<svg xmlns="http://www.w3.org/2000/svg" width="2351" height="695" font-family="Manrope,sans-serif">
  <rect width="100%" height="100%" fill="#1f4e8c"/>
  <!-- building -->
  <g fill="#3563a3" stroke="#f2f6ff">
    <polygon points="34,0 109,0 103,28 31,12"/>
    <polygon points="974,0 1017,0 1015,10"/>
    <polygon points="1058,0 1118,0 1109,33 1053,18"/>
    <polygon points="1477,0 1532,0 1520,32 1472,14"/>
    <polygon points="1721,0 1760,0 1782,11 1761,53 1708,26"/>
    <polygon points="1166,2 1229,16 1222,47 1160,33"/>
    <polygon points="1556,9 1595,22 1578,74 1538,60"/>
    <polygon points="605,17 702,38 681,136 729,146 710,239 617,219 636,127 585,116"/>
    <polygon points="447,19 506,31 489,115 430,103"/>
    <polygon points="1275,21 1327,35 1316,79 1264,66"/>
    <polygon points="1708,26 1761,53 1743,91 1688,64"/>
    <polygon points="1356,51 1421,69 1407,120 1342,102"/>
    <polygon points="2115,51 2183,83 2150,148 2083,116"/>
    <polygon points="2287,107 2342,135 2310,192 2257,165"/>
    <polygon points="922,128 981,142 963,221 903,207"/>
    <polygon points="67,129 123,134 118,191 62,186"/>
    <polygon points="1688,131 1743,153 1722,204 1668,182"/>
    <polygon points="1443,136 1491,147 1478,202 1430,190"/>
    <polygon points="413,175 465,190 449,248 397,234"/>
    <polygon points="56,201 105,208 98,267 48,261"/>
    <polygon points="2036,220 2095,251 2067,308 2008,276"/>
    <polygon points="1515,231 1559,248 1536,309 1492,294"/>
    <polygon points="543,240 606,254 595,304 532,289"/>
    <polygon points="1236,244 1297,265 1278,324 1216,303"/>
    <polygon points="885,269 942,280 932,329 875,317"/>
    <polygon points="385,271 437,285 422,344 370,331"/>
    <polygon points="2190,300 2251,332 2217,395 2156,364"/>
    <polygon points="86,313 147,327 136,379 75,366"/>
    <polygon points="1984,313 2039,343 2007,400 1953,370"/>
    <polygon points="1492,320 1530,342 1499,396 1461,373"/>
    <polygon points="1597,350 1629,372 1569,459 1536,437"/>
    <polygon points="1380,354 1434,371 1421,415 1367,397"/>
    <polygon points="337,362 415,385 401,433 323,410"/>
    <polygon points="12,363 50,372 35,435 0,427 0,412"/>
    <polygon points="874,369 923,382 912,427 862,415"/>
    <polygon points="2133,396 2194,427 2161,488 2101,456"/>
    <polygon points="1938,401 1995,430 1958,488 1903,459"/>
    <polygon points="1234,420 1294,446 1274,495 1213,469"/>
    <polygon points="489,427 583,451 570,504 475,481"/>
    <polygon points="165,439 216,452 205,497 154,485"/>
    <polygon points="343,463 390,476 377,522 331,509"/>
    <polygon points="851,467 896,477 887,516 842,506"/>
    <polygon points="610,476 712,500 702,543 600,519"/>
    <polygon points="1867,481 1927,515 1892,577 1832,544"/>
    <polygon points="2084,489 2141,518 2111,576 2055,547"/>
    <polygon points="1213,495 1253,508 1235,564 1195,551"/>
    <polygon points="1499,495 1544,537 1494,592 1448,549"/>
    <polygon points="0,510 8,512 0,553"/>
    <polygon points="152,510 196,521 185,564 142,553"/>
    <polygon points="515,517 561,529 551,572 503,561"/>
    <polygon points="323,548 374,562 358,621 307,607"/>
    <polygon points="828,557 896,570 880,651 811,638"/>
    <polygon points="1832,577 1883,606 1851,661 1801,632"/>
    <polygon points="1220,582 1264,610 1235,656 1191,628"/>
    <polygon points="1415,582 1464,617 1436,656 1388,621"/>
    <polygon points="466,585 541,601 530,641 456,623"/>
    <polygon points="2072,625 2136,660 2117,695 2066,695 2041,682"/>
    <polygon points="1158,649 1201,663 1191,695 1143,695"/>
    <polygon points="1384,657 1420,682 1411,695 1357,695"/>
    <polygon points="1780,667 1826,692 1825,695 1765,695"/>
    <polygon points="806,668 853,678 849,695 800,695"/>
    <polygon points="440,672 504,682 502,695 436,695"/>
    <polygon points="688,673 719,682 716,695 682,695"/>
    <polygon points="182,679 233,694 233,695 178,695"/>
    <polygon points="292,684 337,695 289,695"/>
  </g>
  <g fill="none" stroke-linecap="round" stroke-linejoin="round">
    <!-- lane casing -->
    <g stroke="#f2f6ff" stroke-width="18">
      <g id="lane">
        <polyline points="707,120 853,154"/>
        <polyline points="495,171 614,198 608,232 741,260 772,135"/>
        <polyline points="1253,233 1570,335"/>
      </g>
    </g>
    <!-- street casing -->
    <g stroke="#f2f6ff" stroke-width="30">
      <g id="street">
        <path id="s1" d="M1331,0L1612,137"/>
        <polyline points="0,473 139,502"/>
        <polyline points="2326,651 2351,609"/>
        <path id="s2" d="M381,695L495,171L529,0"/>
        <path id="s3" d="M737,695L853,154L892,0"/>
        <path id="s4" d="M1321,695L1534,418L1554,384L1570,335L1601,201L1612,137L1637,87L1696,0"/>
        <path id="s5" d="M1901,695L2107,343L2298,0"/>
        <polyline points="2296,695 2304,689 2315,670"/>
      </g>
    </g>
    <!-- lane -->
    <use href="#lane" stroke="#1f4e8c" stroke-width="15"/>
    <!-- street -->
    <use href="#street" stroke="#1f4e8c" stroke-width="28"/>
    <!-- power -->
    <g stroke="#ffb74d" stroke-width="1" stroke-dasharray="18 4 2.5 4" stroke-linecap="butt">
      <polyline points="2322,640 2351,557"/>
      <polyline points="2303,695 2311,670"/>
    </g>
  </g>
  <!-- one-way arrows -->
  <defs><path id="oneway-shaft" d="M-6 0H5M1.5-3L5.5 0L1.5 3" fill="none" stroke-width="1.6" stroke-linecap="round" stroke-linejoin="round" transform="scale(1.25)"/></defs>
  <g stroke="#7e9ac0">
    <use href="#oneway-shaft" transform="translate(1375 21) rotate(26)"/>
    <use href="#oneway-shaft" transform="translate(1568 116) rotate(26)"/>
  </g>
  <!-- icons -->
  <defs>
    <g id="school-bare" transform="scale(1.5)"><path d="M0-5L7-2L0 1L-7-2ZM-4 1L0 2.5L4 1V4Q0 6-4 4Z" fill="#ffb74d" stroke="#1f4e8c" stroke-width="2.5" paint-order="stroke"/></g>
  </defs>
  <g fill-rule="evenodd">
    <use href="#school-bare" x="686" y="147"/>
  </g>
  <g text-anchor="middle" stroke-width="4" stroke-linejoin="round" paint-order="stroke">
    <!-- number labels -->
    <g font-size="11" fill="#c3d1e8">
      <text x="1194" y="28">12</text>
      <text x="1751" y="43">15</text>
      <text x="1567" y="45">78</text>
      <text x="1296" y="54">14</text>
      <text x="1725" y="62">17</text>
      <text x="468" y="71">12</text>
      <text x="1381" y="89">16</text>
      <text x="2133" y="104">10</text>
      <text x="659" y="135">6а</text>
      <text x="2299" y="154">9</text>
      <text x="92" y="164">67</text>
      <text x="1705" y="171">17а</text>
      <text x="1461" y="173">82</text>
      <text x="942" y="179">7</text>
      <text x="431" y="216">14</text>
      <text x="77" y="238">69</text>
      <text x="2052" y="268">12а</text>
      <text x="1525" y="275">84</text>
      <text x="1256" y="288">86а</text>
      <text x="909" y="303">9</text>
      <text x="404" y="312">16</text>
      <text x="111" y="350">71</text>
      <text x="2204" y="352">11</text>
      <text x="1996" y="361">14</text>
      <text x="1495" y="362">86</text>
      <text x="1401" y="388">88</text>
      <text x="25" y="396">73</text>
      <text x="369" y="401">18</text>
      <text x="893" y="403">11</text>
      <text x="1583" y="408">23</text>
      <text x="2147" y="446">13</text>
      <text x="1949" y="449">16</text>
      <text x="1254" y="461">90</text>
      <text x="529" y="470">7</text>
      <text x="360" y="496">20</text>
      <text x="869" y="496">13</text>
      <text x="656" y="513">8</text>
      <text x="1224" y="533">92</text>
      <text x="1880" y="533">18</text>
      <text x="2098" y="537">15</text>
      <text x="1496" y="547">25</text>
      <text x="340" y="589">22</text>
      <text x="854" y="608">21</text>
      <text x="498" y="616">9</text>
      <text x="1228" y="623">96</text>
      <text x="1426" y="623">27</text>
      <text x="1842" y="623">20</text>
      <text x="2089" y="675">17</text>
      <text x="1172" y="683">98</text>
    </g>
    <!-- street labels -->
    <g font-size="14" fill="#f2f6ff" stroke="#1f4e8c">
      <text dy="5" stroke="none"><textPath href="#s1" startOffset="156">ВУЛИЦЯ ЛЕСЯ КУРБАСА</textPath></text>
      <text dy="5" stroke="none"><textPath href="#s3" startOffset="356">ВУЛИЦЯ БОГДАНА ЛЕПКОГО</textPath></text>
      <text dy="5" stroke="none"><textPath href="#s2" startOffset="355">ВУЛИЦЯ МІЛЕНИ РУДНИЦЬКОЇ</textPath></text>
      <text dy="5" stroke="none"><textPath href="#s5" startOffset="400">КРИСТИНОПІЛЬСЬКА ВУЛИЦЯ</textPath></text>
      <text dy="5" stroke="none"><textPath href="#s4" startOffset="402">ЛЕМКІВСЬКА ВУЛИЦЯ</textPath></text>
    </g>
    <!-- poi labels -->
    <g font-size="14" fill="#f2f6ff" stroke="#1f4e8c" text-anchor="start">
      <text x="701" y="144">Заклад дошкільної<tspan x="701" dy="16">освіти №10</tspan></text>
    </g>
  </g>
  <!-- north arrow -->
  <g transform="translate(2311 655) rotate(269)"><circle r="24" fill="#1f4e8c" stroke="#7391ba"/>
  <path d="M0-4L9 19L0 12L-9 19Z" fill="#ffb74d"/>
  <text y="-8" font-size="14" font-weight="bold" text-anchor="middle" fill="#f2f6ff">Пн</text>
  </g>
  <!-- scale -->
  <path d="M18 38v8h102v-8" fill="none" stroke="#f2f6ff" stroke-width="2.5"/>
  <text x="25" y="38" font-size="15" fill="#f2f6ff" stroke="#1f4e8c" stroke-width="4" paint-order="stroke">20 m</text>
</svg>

=-=-=

§ **About this exercise**
Whenever a line of the data includes "middle", copy that line.

§ **Solution to this exercise**
  <g text-anchor="middle" stroke-width="4" stroke-linejoin="round" paint-order="stroke">
  <text y="-8" font-size="14" font-weight="bold" text-anchor="middle" fill="#f2f6ff">Пн</text>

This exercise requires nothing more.